A economista acrescenta que a injeção de dinheiro tem o aspecto positivo de evitar o aumento do endividamento público, mas o “impacto de médio prazo na economia é baixo e do ponto de vista social pode ser muito ruim lá na frente”.
Ajuste fiscal é necessário para recuperar o consumo das famílias
Os economistas são unânimes em dizer que somente com o ajuste fiscal será possível voltar a estimular o consumo e a economia de forma persistente.
“Para ter crescimento sustentável é preciso retomar investimento. Perdemos a oportunidade de fazer isso de forma contundente no primeiro semestre. As reformas foram adiadas, principalmente a da Previdência e a Tributária.
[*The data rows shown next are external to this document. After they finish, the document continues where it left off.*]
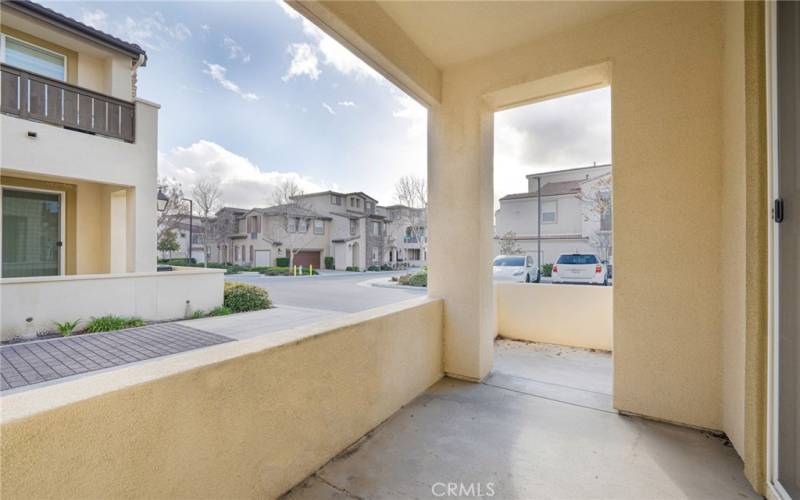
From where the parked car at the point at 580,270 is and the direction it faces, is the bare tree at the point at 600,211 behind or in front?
in front

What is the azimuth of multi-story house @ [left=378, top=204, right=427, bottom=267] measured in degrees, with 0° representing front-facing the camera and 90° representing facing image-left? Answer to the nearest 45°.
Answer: approximately 0°

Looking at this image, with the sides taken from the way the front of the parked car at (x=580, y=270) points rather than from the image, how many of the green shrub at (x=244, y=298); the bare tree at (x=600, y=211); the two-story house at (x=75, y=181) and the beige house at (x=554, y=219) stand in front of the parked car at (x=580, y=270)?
2

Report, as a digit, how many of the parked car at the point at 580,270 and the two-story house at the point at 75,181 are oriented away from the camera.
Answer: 1

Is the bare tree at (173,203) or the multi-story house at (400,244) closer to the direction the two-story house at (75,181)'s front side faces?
the multi-story house

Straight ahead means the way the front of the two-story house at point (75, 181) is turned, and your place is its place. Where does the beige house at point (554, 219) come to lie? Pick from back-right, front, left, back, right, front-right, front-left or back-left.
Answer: front-left

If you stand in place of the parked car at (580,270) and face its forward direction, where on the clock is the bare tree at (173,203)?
The bare tree is roughly at 9 o'clock from the parked car.

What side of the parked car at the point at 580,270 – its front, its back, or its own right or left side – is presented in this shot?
back

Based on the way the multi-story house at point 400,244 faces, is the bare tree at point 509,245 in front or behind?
in front

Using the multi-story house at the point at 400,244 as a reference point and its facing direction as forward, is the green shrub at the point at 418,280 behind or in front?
in front

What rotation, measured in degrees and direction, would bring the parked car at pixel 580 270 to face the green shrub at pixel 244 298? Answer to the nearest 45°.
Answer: approximately 135° to its left

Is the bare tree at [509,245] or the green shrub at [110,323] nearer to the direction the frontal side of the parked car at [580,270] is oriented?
the bare tree

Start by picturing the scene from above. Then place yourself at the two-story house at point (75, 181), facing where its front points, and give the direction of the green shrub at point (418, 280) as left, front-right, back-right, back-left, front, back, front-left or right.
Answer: front-left

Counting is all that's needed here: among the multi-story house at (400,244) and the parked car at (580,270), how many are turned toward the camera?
1

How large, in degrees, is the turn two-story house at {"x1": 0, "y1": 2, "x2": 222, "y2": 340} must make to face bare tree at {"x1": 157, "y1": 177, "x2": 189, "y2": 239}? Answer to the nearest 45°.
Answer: approximately 135° to its left

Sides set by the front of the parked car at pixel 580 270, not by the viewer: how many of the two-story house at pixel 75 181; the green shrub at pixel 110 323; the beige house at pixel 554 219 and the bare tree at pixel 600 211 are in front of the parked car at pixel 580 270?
2

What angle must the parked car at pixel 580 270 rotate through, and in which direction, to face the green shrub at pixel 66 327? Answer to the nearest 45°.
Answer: approximately 135° to its left

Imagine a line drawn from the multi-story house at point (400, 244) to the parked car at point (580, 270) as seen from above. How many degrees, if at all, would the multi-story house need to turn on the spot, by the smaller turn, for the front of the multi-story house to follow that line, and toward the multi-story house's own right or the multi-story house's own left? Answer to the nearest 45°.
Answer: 0° — it already faces it

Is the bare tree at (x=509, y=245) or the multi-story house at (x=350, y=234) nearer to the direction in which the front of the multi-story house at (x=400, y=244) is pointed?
the bare tree
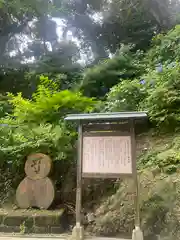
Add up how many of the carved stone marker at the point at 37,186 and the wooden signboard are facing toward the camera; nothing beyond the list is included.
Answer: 2

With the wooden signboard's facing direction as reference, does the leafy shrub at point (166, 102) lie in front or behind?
behind

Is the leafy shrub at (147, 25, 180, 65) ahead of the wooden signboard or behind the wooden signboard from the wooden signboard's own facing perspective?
behind

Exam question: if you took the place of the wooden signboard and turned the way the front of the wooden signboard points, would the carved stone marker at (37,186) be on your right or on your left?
on your right
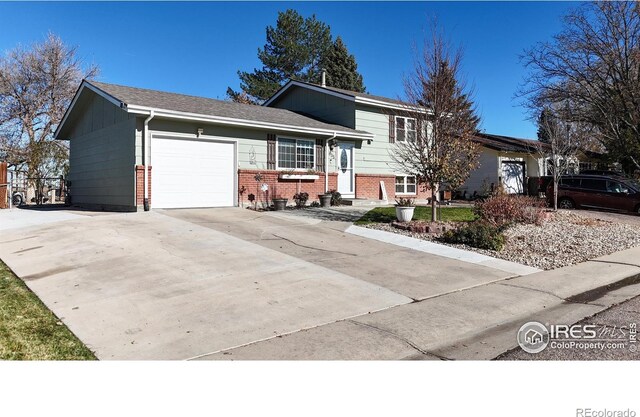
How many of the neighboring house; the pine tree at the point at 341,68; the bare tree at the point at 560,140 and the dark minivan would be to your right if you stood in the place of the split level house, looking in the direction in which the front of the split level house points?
0

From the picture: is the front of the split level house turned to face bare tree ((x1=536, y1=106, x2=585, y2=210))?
no

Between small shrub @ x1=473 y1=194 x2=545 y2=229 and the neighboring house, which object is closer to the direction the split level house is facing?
the small shrub

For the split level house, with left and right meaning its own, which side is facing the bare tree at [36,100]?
back

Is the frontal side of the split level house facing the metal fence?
no

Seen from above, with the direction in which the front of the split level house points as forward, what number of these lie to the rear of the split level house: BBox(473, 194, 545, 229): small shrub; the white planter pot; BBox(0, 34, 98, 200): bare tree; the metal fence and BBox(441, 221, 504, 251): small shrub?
2

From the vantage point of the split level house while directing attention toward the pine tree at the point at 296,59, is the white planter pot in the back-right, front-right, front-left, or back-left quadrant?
back-right

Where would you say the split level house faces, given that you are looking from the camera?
facing the viewer and to the right of the viewer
A gente até pode conseguir espasmos de crescimento, mas a sustentabilidade passa pela resolução do nosso maior problema que são as contas públicas”, diz Bentes.
Instituições revisam “motor” do PIB para baixo
Enquanto o ajuste fiscal não acontece, as previsões de crescimento do consumo das famílias, indicador considerado o motor da economia, seguem caindo, mesmo com a esperada injeção de dinheiro.
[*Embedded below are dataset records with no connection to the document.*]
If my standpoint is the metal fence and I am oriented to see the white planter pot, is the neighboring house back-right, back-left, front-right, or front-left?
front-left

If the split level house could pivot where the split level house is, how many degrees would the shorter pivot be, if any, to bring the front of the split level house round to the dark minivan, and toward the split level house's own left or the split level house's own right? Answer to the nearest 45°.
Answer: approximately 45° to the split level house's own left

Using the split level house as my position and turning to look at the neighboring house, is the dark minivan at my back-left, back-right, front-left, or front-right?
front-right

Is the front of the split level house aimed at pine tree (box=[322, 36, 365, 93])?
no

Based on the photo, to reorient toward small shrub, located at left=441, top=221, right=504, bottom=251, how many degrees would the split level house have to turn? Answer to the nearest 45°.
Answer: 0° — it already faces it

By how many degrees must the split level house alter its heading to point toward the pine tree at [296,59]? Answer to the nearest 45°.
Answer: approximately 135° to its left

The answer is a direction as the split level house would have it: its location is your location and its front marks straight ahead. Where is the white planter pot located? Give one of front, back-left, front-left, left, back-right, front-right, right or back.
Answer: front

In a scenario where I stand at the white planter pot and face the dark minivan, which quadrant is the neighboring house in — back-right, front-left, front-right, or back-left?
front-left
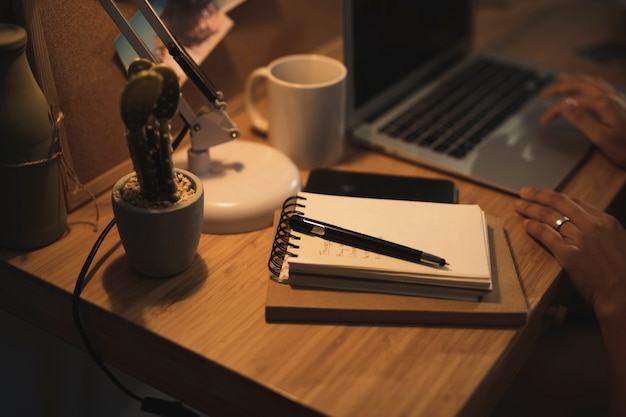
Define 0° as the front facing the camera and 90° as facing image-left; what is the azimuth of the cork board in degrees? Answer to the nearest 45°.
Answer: approximately 315°

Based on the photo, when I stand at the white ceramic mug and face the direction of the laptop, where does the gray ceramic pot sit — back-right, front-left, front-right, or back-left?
back-right
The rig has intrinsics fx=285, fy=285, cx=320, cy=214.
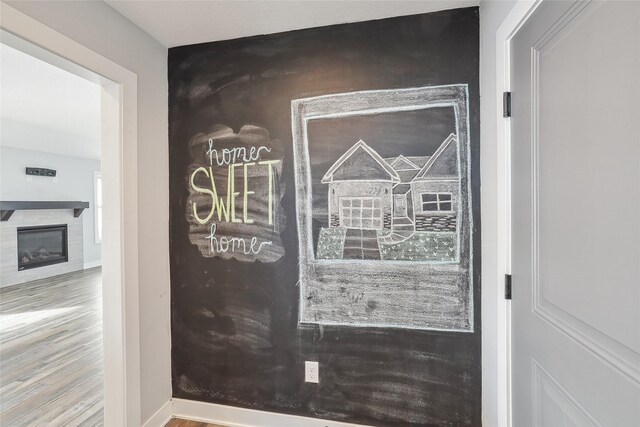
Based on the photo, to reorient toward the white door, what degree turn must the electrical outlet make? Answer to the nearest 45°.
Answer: approximately 45° to its left

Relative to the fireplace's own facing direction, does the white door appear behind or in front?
in front

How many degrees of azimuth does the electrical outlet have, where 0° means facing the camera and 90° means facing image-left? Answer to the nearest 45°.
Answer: approximately 0°

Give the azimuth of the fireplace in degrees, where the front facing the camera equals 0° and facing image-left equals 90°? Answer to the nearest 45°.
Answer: approximately 315°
O Banco Central reduziu de 3% para 2,1% e o Instituto de Pesquisa Econômica Aplicada (Ipea) de 3,4% para 2,3%. A CNC também revisou a projeção de crescimento do varejo ampliado: de 5% para 4,8%, ritmo ainda insuficiente para recuperar a perda de 20% do setor durante a recessão.
Quem está travando o crescimento do varejo e do consumo são velhos conhecidos: o desemprego, a queda na renda média do trabalhador, o custo do crédito (a queda dos juros ainda não chegou ao consumidor final) e o clima de incerteza eleitoral, que mina a confiança das famílias, investidores e empresários.